## [Prompt 1]
Answer these from the simplified model text:
(a) What shape is printed for param1_?
(b) The observations and weight are reshaped following the method in which named source?
(c) What is used in place of t to reconcile the observations and modelling time grid?
## [Prompt 2]
Retype part of the simplified model text, starting at the words "y = simple_dbl_sigmoid_function(sp,p,t)" and stopping after "print(rmse.shape)".
Given text Start Marker
Luxembourg: Simplified model

png

As discussed previously, since we are doing pixel-by-pixel processing, we can change the 2D spatial data into a 1D flattened array.

param0_ = param0.ravel()
param1_ = param1.ravel()
print(f'param1  shape:  {param1.shape}')
print(f'param1_ shape:  {param1_.shape}')

param1  shape:  (175, 122)
param1_ shape:  (21350,)

print(f'lai shape:    {lai.shape}')
print(f'weight shape: {weight.shape}')

lai shape:    (92, 175, 122)
weight shape: (92, 175, 122)

And the same for the observations and weight but using reshape following the method in 032_More_numpy:

newshape = (lai.shape[0],lai[0].size)
print(newshape)
# reshape 
lai_    = lai.reshape(newshape)
weight_ = weight.reshape(newshape)

print(f'shape of lai  : {lai.shape}')
print(f'shape of lai_ : {lai_.shape}')

(92, 21350)
shape of lai  : (92, 175, 122)
shape of lai_ : (92, 21350)

As with the previous exercise, we need to reconcile the observations and modelling time grid. In this case all we need do is to use doy in place of t.

We will form axes:

(time,image index)

sp = [200.,200.]

t = doy[:,np.newaxis]
p = [param0_[np.newaxis,:],param1_[np.newaxis,:],0.07,sp[0],0.07,sp[1]]
print(f't    shape:  {t.shape}')
print(f'p[1] shape:  {p[1].shape}')

y = simple_dbl_sigmoid_function(sp,p,t)
print(f'y shape:  {y.shape}')

t    shape:  (92, 1)
p[1] shape:  (1, 21350)
y shape:  (92, 21350)

# weighted error
err = (lai_ - y) * weight_
# mean over time
rmse = np.sqrt(np.mean(err*err,axis=0))
print(rmse.shape)


fig, axs = plt.subplots(1,1,figsize=(5,5))
Given text End Marker
Available data Start Marker
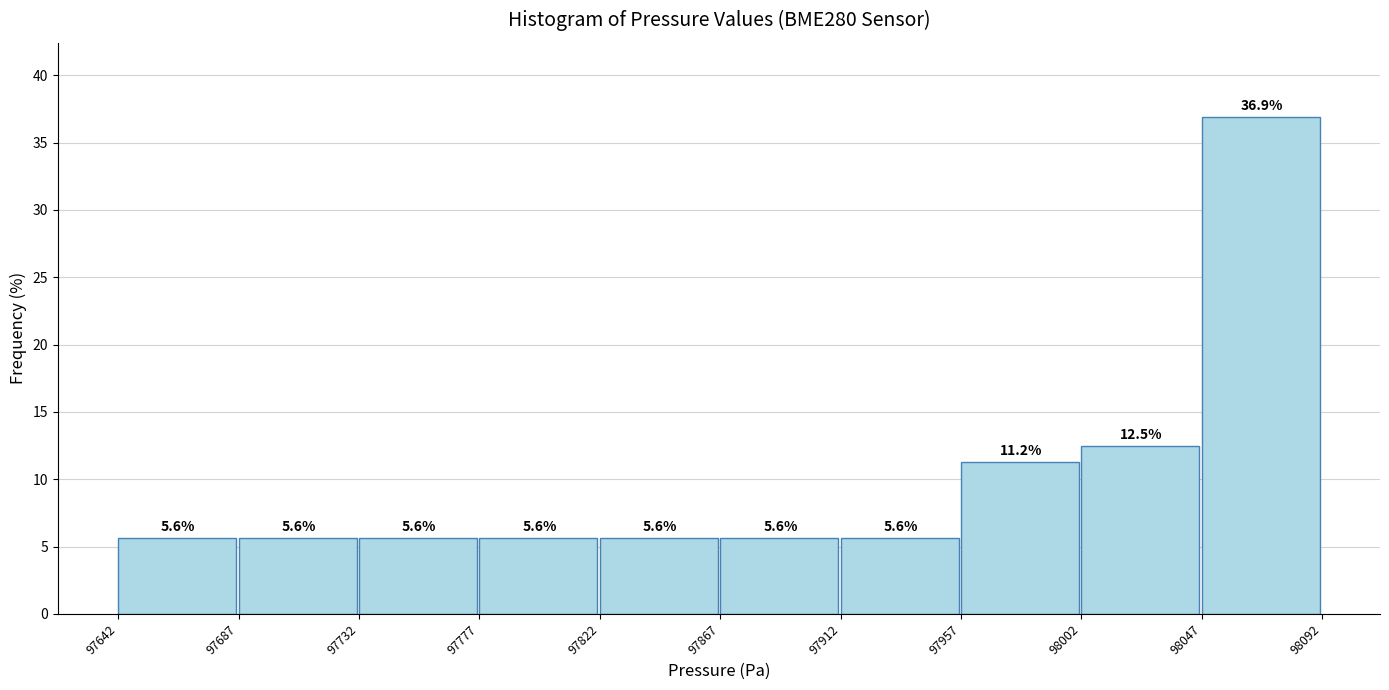

Over which range of the x-axis is the bar tallest?

98047 to 98092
Available data End Marker
## [Task result 1]
(a) (21350,)
(b) 032_More_numpy
(c) doy

## [Task result 2]
y = simple_dbl_sigmoid_function(sp,p,t)
print(f'y shape:  {y.shape}')

t    shape:  (92, 1)
p[1] shape:  (1, 21350)
y shape:  (92, 21350)

# weighted error
err = (lai_ - y) * weight_
# mean over time
rmse = np.sqrt(np.mean(err*err,axis=0))
print(rmse.shape)